» PROBLEM DESCRIPTION
Pull out each line of the material below that contains the string "this", and treat uppercase and lowercase as different.

» SOURCE RECORDS
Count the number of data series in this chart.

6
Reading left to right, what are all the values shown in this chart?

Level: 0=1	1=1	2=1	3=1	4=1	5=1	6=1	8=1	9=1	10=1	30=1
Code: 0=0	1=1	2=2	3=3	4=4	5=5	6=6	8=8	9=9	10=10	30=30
--
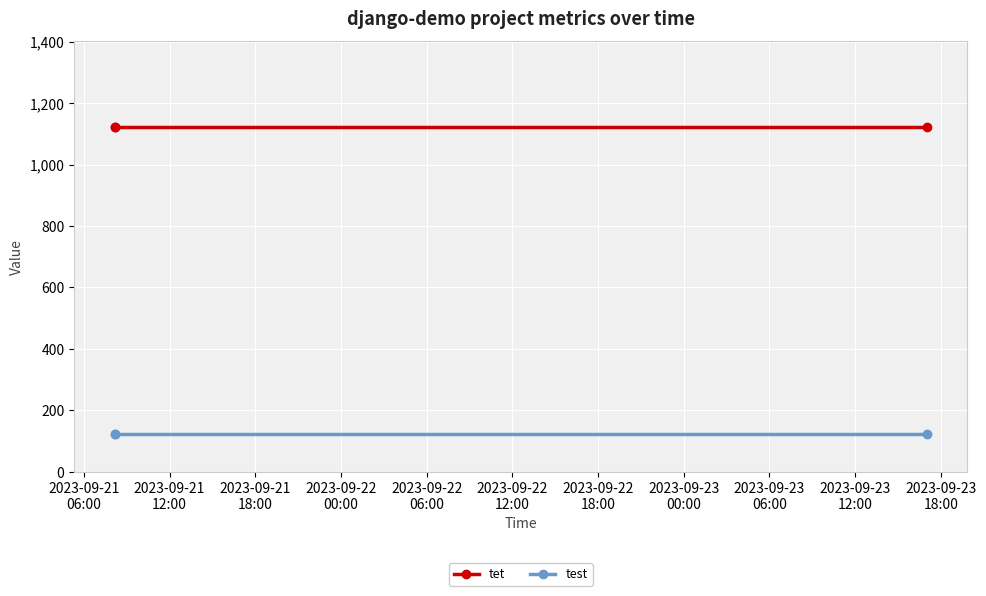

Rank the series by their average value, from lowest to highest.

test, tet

» REPLY
Count the number of data series in this chart.
Reading left to right, what are all the values shown in this chart?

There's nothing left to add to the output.